[[ The records, beginning ]]
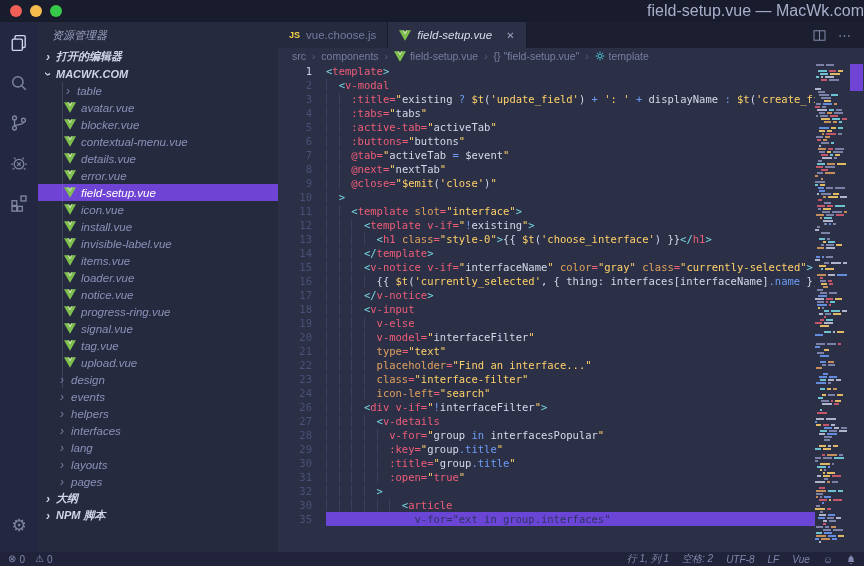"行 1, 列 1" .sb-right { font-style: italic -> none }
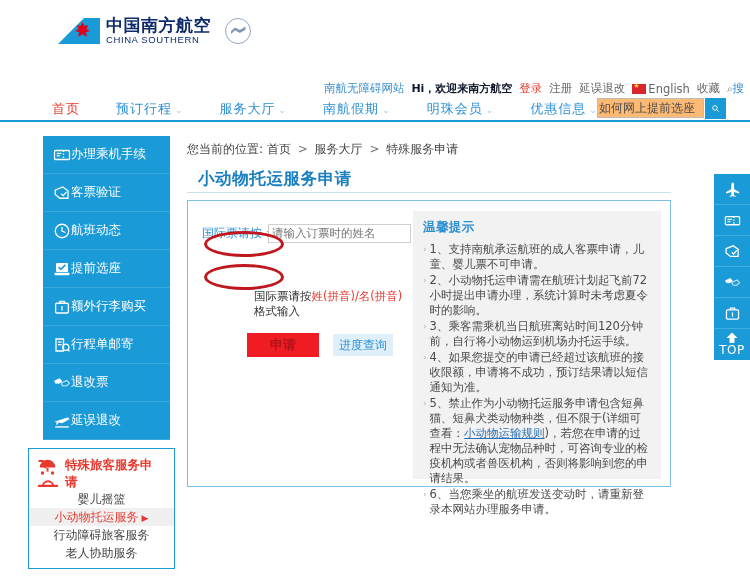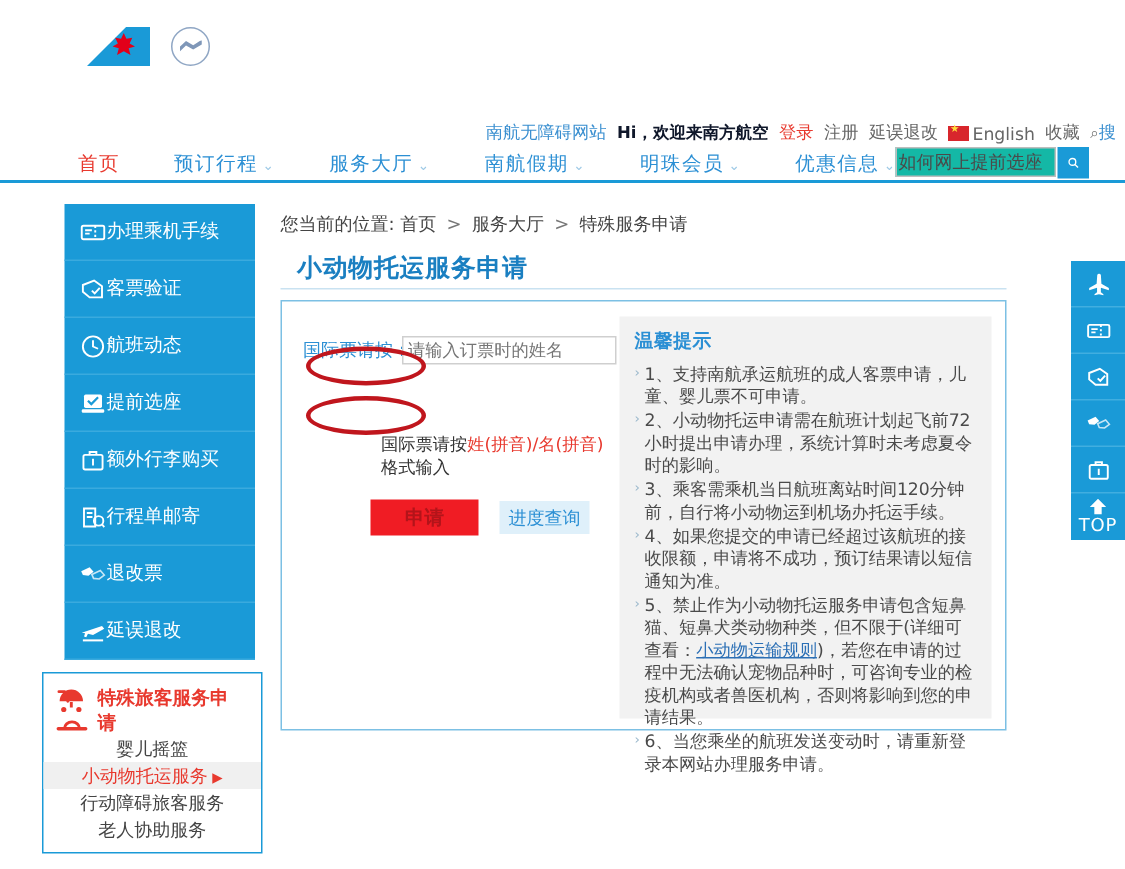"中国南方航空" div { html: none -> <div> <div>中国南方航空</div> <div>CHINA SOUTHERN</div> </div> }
[[ The records, end ]]
[[ The records, beginning ]]
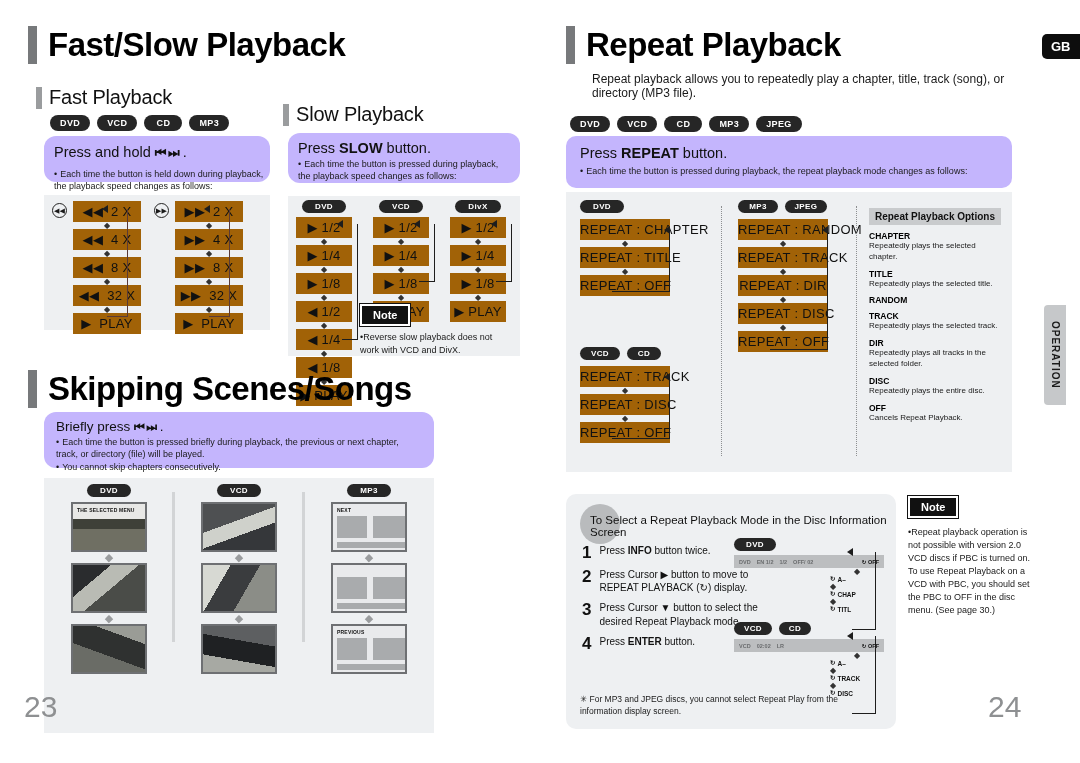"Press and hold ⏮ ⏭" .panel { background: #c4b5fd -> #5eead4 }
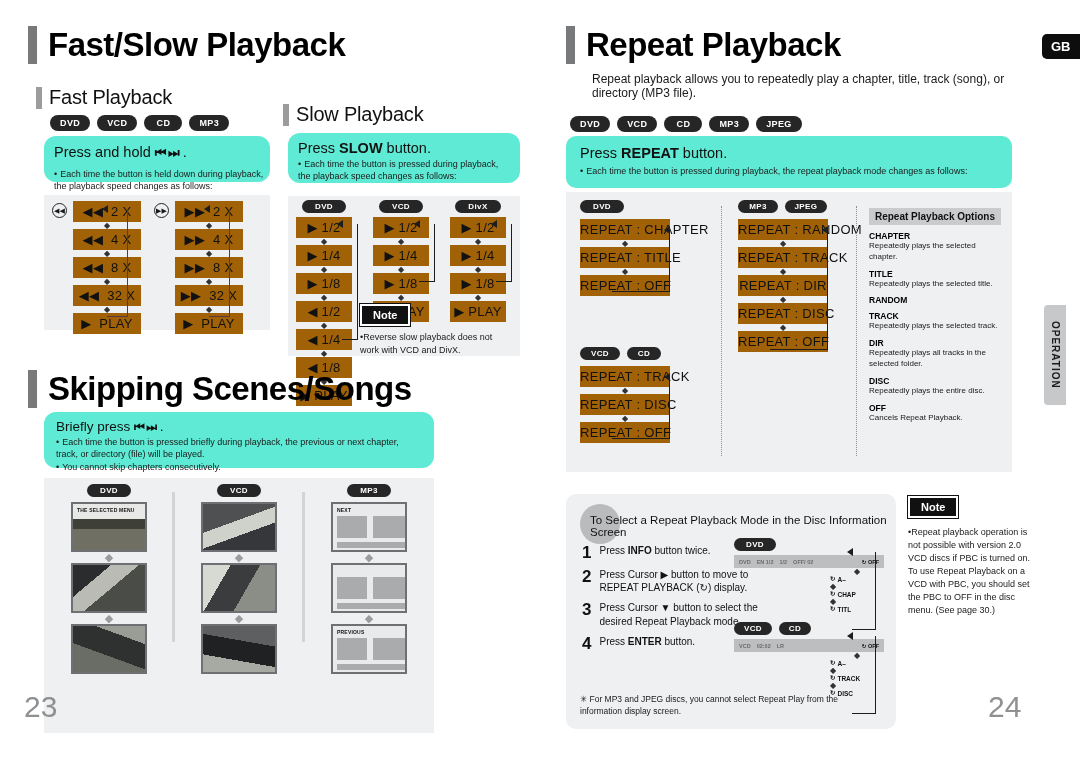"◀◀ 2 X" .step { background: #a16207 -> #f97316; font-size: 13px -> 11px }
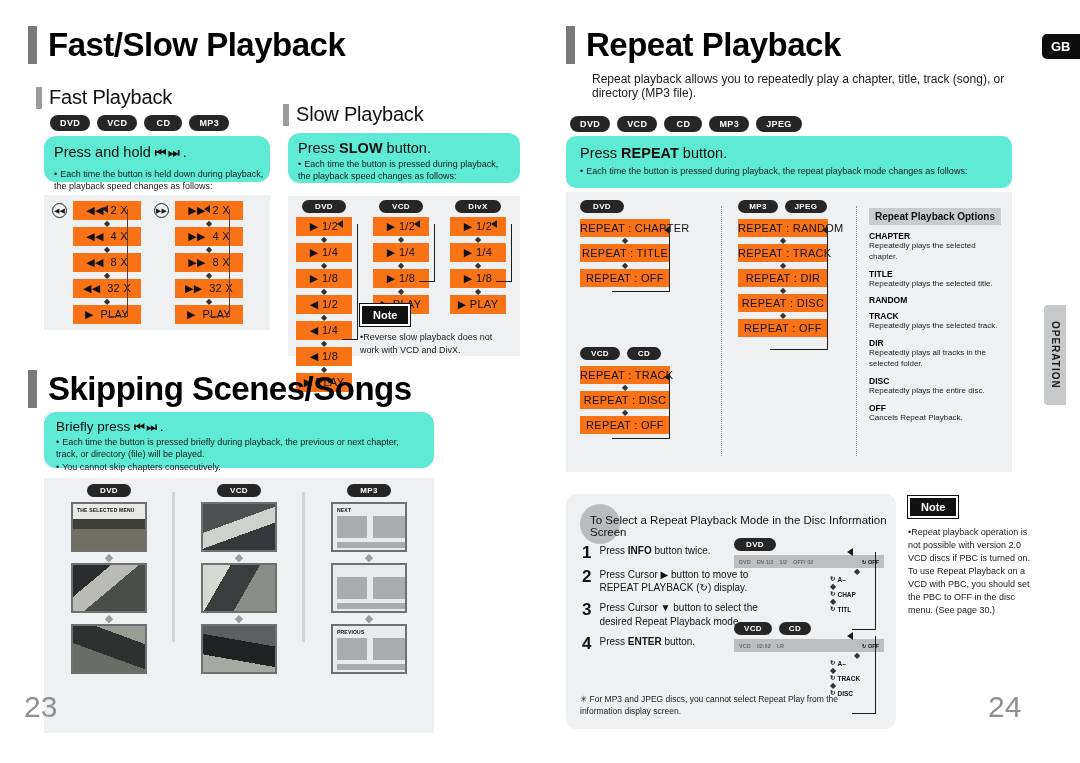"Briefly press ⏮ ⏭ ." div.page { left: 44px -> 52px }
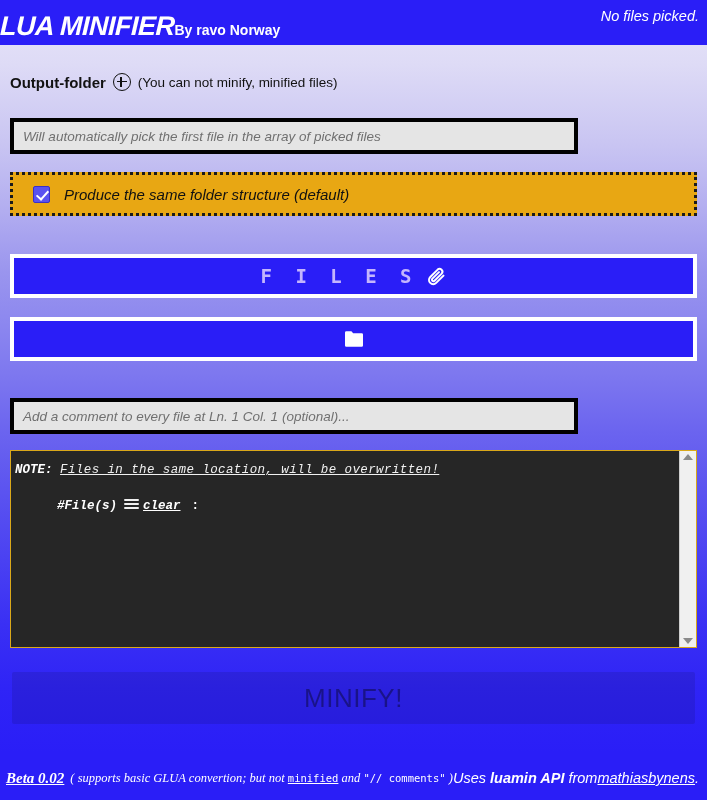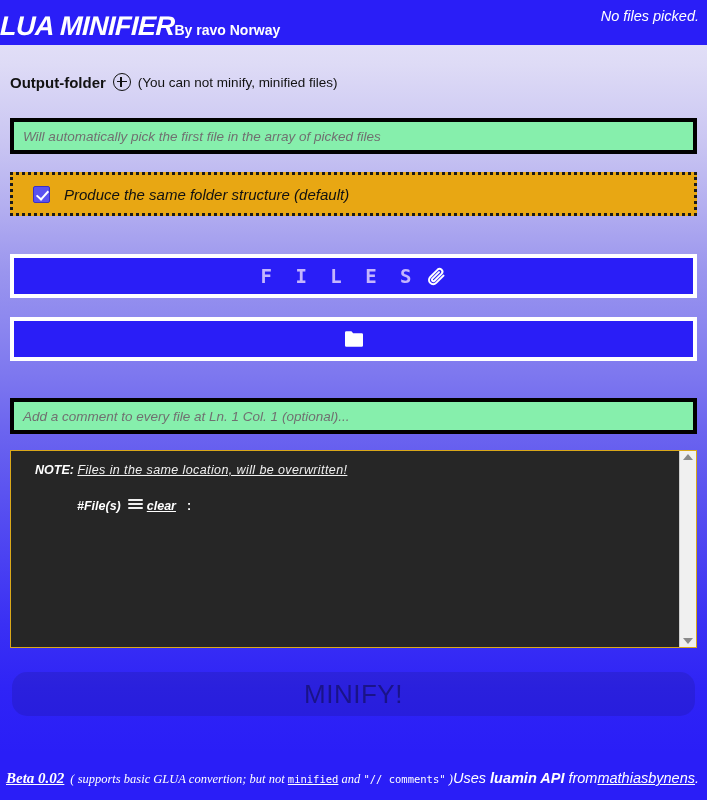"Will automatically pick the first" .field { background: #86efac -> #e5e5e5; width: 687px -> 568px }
[[ The records, end ]]
Instructions for the task: Produce an exact reproduction of the listing above, limited to the lines starting at the line with "font-style: italic ->" and ending at the line with "html: none ->", both kept, with every picture left out.

Exercise answer:
"行 1, 列 1" .sb-right { font-style: italic -> none }
"中国南方航空" div { html: none -> <div> <div>中国南方航空</div> <div>CHINA SOUTHERN</div> </div> }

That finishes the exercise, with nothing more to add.